Richard Paine and Stephen Davies are two middle aged men who are passionate about cycling. They combine busy work and travel schedules with sneaky training sessions. They have previously knocked off a couple of TransAlps and love the adventure of multistage mountain bike races.
Steve lives in Sydney and rides with the Tour de Cure bunch out of Neutral Bay. He is a one trick pony who can’t sprint, can’t time trial and can’t descend.
Richard has no such limitations. Rich lives in Singapore and races with the ANZA Mavericks. He is mining a rich vein of form this year which has seen him win the super masters category in the Singapore Nationals for the TT, the road race and the XC.
After the cold temperatures and heavy rain last night, today was always going to be a war of attrition. I spent last night shivering in my sleeping bag with every stitch of clothing that I own on. At 1,600m and with the change in weather it was cold.
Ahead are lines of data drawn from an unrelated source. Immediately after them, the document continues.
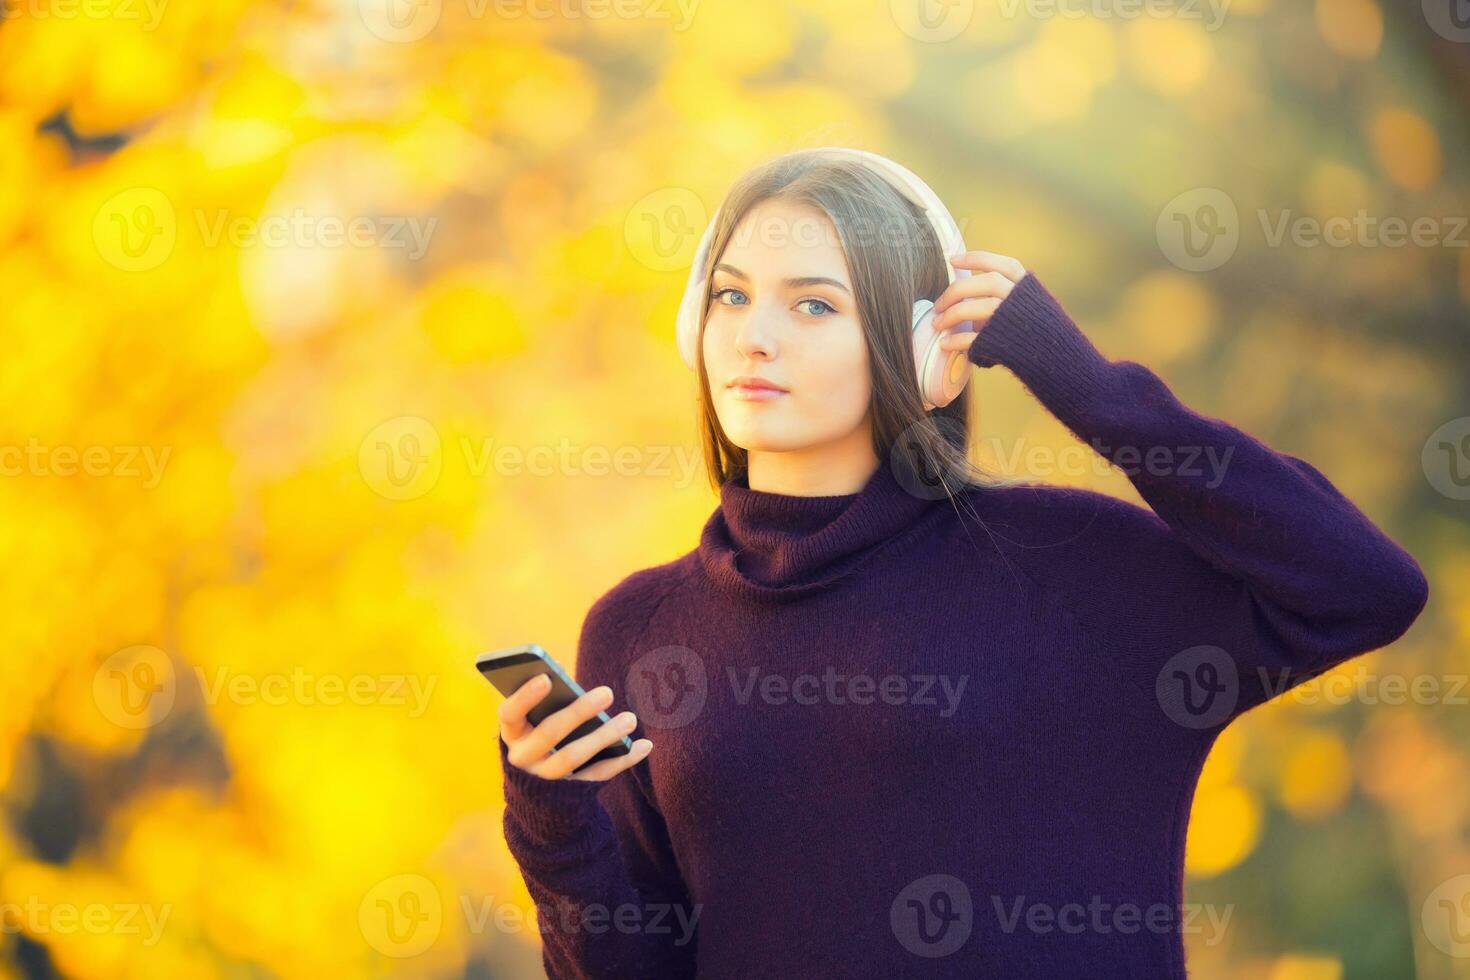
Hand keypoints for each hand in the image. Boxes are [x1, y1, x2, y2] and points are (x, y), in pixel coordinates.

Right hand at [499, 673, 652, 781]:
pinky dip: (623, 760)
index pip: (509, 713)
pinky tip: (644, 745)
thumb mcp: (535, 719)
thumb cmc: (540, 734)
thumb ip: (545, 697)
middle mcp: (523, 758)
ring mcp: (545, 779)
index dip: (525, 696)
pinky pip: (598, 775)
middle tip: (607, 692)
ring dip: (604, 736)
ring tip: (630, 718)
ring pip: (574, 757)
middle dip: (579, 712)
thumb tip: (559, 669)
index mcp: (511, 734)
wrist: (539, 790)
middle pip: (549, 733)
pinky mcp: (570, 793)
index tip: (547, 678)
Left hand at [929, 251, 1027, 353]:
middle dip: (957, 290)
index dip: (976, 259)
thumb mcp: (1025, 305)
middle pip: (987, 282)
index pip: (1002, 265)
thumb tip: (963, 295)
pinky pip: (975, 338)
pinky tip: (944, 343)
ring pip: (980, 307)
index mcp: (1026, 286)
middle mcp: (1021, 299)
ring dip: (952, 315)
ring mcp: (1014, 320)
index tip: (952, 259)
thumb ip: (1001, 295)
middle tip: (937, 305)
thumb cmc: (1033, 329)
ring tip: (937, 324)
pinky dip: (956, 340)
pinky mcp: (1004, 343)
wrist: (1054, 359)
Today’s stage consisted of 68% wet and muddy single track. Not as muddy as the last lap at this year’s Mont24, but pretty slippery all the same. We took off under leaden skies and after yesterday’s hail there was a certain nervousness in the field. A 270m vertical climb up a gravel road spread the field somewhat before we hit the single track.
The first singletrack was on a trail covered in snow, mud and ice. The predictable carnage occurred. I kept thinking of Mickey and Hec riding their mountain bikes home from the nightclub in St Anton at 4.00am 20 years ago. If they could do it then “what the hell”
The first downhill was 15km of flowing singletrack covered in deep mud. We were not racing but riding one after another in single file. Every 500m or so would be a team by the side of the trail with a mechanical or flat. We passed the Tinhorn team who were in 8th place about 15km into the stage as they fixed a flat.
The main climb of the day was a brute of 500m vertical. By this stage we were thick in mud and chain suck was the order of the day. As such we had to walk all the steep sections. While I had brought a rag and lube, that seemed to work for only 10 minutes.
The top section was so rocky that the last 400m was unridable. Rich had a fall on a technical section and hurt his thumb. What goes up must come down and we hit a long fast descent. We were still not racing just riding together and staying up.
The second half of the ride was rolling single track. Very rocky and in normal conditions it would have been fantastic. Unfortunately it was absolutely pelting down with cold rain. Rich and I rode well, heads down trying to travel fast despite the conditions. We were with the Tinhorn boys (10th position) for most of the stage until Irish had a fall in a technical section and broke his suspension.
Fortune favours the brave so about 15km from the finish I blew a side wall. Normally this would be an easy fix but it took me about 15 minutes. With cold fingers and everything covered in an inch of mud, I just could not get my act together.
10km out from the finish we hit the highway. We were on Route 66 for a long climb followed by a downhill to the finish. On the downhill we were sitting at about 65kph when a couple of deer ran onto the road. A little bit of excitement to end the day. It is great to have the Singapore Super Masters TT champion on your team and we smashed the 10km road section to pick up a couple of places.
Everyone suffered from falls and mechanicals today, we were more fortunate than most and our strategy of survival paid off with a 6th place. The teams above us mostly suffered disasters and we have moved up to 6th place.
A big thanks to Andrew and Dave at Mont who provided us with Hammerhead jackets. In a day when we had climbs in sunshine, snow, heavy rain and no shortage of mud, the jackets were perfect.
I would like to give a huge plug to Simone Mccallum & Claire Garcia-Webb of Shparkle Horsh And The Hypermonkey. A couple of girls from Perth who have been holding down second place in the open women.